We understand these divisions if we do not always appreciate their depth and intransigence, and try to cope with them. We try and often fail, or succeed for a while and then fall back. But what is perhaps our greatest division is the one we appear to recognize the least. That is class. The division of older societies by differences of wealth and status, including ones now democratic, is a part of their historical DNA, and that elites typically rule them despite the formalities of elections does not take them by surprise. When we turned our backs on aristocracy and monarchy, however, embracing at least rhetorically the idea that freedom and equality were inseparably entwined, we uniquely defined ourselves as individuals responsible for our own destiny for good or ill. This is a fine ideal, but it is a very poor description of the facts. When America was still a land of open spaces — that is, of ones taken from its native inhabitants — it was possible for some of the more enterprising to make their fortunes. But when capitalism and industrialism conquered the frontier, the concentration of wealth and power in the hands of a few created what contemporaries called the Gilded Age. The reforms necessitated by the Great Depression and the global hegemony afforded us by World War II temporarily mitigated our profound structural inequality, but in the past 50 years a new Gilded Age has taken shape, and is now fully upon us.

This second Gilded Age is no more an accident than the first one was, and it has many of the same attributes: giant corporations effectively beyond the reach of the law; runaway monopoly and technology; captive political parties, legislatures and judiciaries. Its flashpoint, at the moment, is the Supreme Court confirmation of Brett Kavanaugh, a scion of privilege, groomed for power as an ideologue and credibly accused of sexual assault against a minor, whose vote has now given the Court a license to roll back decades of hard-won gains for labor, civil liberties, minority rights and environmental regulation for decades to come.

Kavanaugh represents the culminating moment of an orchestrated effort to consolidate elite control of our economic, social and political processes, and to nullify democracy in all but name. Those who’ve suffered its consequences are angry and bewildered; those who fear the consequences yet to come are loud (if thus far ineffectual) in protest. This apparent epidemic of bad manners — of incivility — has been called by solemn pundits “tribalism.” We have, we’re told, increasingly retreated into ethnic, gender and other isolating enclaves that confront rather than reason, and thus can no longer strive for the common good on which a democratic polity ultimately depends.

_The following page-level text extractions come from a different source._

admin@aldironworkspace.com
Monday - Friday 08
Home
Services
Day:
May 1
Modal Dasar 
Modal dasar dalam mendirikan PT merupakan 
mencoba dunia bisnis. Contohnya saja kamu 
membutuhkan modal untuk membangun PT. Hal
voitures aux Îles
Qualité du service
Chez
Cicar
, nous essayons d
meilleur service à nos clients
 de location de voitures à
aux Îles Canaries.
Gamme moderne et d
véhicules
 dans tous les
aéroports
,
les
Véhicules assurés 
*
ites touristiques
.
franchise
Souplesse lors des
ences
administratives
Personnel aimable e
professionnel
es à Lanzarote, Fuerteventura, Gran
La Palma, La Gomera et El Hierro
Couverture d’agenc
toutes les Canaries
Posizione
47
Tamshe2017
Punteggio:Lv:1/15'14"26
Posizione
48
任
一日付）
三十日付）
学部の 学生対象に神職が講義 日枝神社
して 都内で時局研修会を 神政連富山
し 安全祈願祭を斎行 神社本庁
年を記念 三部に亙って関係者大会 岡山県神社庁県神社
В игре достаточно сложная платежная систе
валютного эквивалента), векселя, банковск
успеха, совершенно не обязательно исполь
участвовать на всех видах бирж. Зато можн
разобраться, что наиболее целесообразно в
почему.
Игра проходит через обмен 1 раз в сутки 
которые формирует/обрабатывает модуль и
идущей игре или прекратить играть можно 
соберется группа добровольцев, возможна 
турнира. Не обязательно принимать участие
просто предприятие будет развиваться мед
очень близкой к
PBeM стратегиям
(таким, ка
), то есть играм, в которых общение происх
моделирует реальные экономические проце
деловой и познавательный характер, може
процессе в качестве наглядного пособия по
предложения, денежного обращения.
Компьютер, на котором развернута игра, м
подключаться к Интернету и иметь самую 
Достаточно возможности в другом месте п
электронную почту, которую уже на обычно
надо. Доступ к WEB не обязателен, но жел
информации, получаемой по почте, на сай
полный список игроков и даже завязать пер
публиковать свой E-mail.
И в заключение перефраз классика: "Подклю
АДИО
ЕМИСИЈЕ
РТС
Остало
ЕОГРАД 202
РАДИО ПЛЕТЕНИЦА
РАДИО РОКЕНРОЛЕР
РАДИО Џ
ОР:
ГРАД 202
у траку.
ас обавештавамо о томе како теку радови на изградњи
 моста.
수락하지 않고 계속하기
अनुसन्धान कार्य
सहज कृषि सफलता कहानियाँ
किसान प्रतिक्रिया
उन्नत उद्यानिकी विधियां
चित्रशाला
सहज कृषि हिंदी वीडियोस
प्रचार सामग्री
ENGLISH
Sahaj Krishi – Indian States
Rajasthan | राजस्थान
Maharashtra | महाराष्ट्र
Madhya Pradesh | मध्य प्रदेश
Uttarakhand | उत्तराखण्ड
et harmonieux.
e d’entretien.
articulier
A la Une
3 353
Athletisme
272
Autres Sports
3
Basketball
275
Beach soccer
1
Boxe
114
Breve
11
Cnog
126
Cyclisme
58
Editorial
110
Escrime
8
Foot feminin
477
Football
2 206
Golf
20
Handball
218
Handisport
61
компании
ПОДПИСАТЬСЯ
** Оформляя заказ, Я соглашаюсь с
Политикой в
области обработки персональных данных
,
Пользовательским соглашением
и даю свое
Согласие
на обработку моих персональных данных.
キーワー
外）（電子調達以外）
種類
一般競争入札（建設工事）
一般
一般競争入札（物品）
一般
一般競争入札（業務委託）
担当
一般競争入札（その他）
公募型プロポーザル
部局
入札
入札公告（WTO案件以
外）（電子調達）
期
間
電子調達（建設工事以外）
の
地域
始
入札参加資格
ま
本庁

This, I submit, has it backwards, elevating to a cause what is in fact a symptom of massive social and political dispossession. Yes, we are divided, and that division has exacerbated each and every one of our lesser differences. But the division is between obscene wealth and structural economic inequality; between the few with power and the many without; between those in the palace and those outside the gate. Our democracy is embattled as it has not been for nearly a century, and if we want to save it — that is, save it as a goal to which we can still aspire — we will have to fight hard and fight smart.